We also can’t reliably predict where and when the next catastrophe is going to occur, or its nature. We only know the ingredients for such events are in ample supply. This is less predictable than determining where the next avalanche is going to occur on a snow-packed mountain. Yet none of the existing efforts to shift policy, build out renewable networks, upgrade and decentralize energy systems, use resources more efficiently, develop new technologies, educate the public or retrofit infrastructures should be abandoned.

The most appealing aspect to Deep Adaptation is its implication for transforming our relationships. The demand is to determine our values and stop procrastinating. Let’s make the world we want Right Now. If the world is indeed on a path toward social collapse or eventual catastrophe, the human impacts are incalculable in terms of economics, social upheaval, displacement, potential resource conflict, food and water insecurity….the list goes on.

Equal to all these issues will be the impact on mental health, social cohesion, our outlook on the future, finding meaning in existence. We are called upon to define our core values — and value to each other — if we are to survive the magnitude of upheaval on its way.

Refocusing and empowering individuals to develop local emergency resilience strategies, i.e. preparing for social collapse, is something else.

First they have to recognize and break through existing denial. They have to shift out of habitual “me” culture to “we” culture. We have to examine the integrated systems on which we all depend so heavily. Climate impacts are not something that only happens to others. The more local strategies are articulated, the more tools exist to identify and address personal and community resilience, the more people are drawn from their bleacher seats to a place on the field to fully play the game. That also requires empowerment. There’s nothing empowering about doom saying.

Anyone claiming Deep Adaptation is doom saying must believe we can’t walk and chew gum. Even scientists who claim doom saying is not scientifically supported are, in effect, taking the denial position relative to what we already know and have seen with our own eyes.

Doomsayers do not generally have practical agendas nor are they even likely to develop one. Doomsayers have given up.

The cartoon characters standing on the corners holding signs saying, ”The End is Near” are only holding signs. It’s easy to call them crazy because they aren’t offering any practical remedies, no path to resilience, no restorative strategies. Deep Adaptation is doing that, not merely for the sake of giving people something hopeful to cling to, but to save real lives in a real future.

No one is suggesting we all build bomb shelters and stock up on canned goods. But when we start asking the right questions, it turns out there are many practical ways to redefine infrastructure for the sake of local resilience.

The critics of Deep Adaptation appear to believe our greatest hope lies in continuing to deny the magnitude of the problem, to continue believing the myth of perpetual growth and closing our eyes to the degree of our entanglement with each other and the natural world.
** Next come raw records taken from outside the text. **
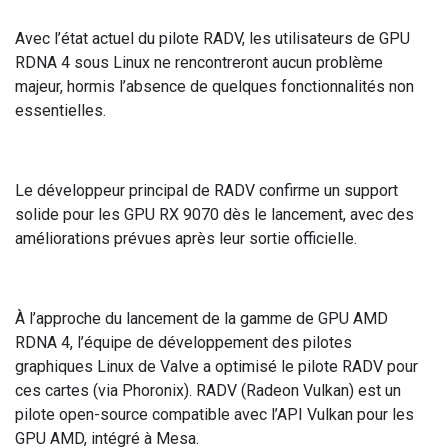
Avec l’état actuel du pilote RADV, les utilisateurs de GPU
RDNA 4 sous Linux ne rencontreront aucun problème
majeur, hormis l’absence de quelques fonctionnalités non
essentielles.
Le développeur principal de RADV confirme un support
solide pour les GPU RX 9070 dès le lancement, avec des
améliorations prévues après leur sortie officielle.
À l’approche du lancement de la gamme de GPU AMD
RDNA 4, l’équipe de développement des pilotes
graphiques Linux de Valve a optimisé le pilote RADV pour
ces cartes (via Phoronix). RADV (Radeon Vulkan) est un
pilote open-source compatible avec l’API Vulkan pour les
GPU AMD, intégré à Mesa.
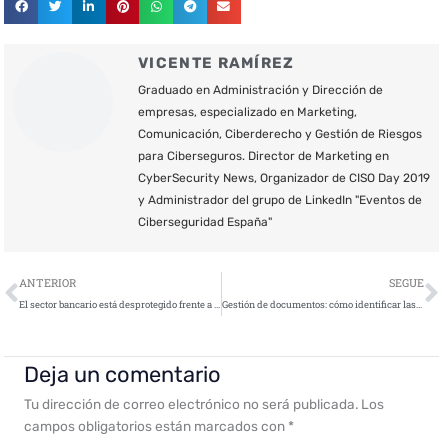
VICENTE RAMÍREZ
Graduado en Administración y Dirección de
empresas, especializado en Marketing,
Comunicación, Ciberderecho y Gestión de Riesgos
para Ciberseguros. Director de Marketing en
CyberSecurity News, Organizador de CISO Day 2019
y Administrador del grupo de LinkedIn "Eventos de
Ciberseguridad España"
Ant
S
ANTERIOR
SEGUE
El sector bancario está desprotegido frente a los nuevos ciberataques
Gestión de documentos: cómo identificar las vulnerabilidades de seguridad y proteger los datos
Deja un comentario
Tu dirección de correo electrónico no será publicada.
Los
campos obligatorios están marcados con
*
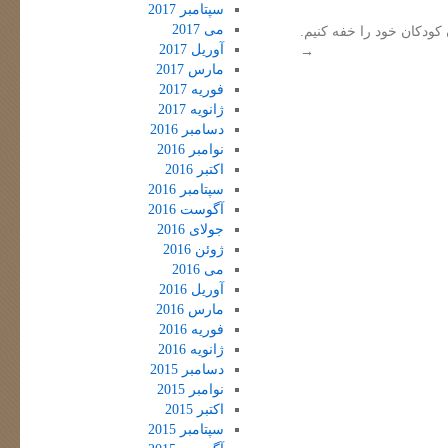
سپتامبر 2017
می 2017
کودکان خود را خفه کنیم.
آوریل 2017
→
مارس 2017
فوریه 2017
ژانویه 2017
دسامبر 2016
نوامبر 2016
اکتبر 2016
سپتامبر 2016
آگوست 2016
جولای 2016
ژوئن 2016
می 2016
آوریل 2016
مارس 2016
فوریه 2016
ژانویه 2016
دسامبر 2015
نوامبر 2015
اکتبر 2015
سپتامبر 2015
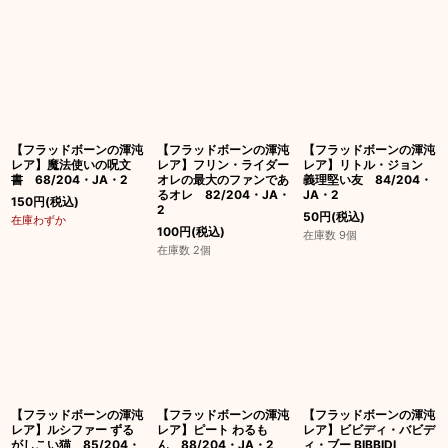
【フラッドボーンの渾沌
【フラッドボーンの渾沌
【フラッドボーンの渾沌
レア】魔法使いの呪文
レア】フリン・ライダー
レア】リトル・ジョン
書 68/204・JA・2
オレの最大のファンであ
義理堅い友 84/204・
るオレ 82/204・JA・
JA・2
150
円
(税込)
2
50
円
(税込)
在庫わずか
100
円
(税込)
在庫数 9個
在庫数 2個
【フラッドボーンの渾沌
【フラッドボーンの渾沌
【フラッドボーンの渾沌
レア】ルシファー ずる
レア】ピート わるも
レア】ビビディ・バビデ
がしこい猫 85/204・
ん 88/204・JA・2
ィ・ブー BIBBIDI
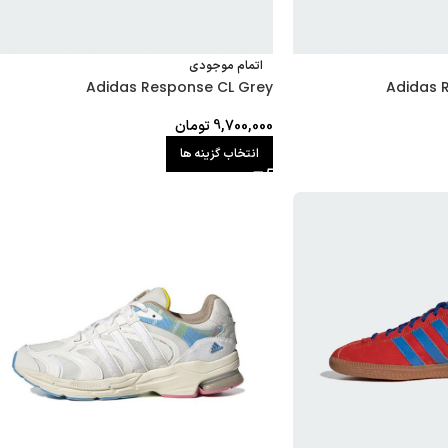
اتمام موجودی
Adidas Response CL Grey
Adidas 
9,700,000
تومان
انتخاب گزینه ها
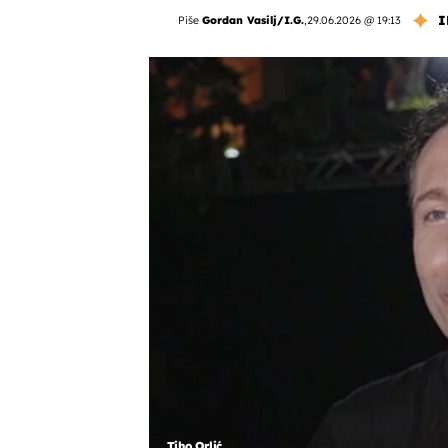
I
Piše
Gordan Vasilj/I.G.
,
29.06.2026 @ 19:13
Tiho Orlić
We have to examine the steps we’ve trod for 30 years and stop acting as if a different outcome will happen if we simply persist.

Anyone who takes an unfiltered look at the science and the record of popular responses and even long-term organized initiatives on many fronts, would have to conclude the record of success is slim — too little and too late. Which only leaves room for a different approach, a shift toward compensatory measures, getting our hands dirty with the realities of multiple interdependent infrastructures, local resilience, a long-term view, redefining the resource inventory and planning for either an immediate or a phased response.

To those who would claim Deep Adaptation is unsupportable doom saying, I would say many of us are already suffering in deep and mostly unconscious or unaddressed ways. The prime directive of all climate action (even every life) is to relieve suffering.

However we might be suffering as we contemplate a very uncertain future for ourselves and for younger generations cannot be allowed to prevent us from building a thriving, humane, brilliant and creative, life-affirming and resilient world in the midst of advancing disaster. What could be more urgent?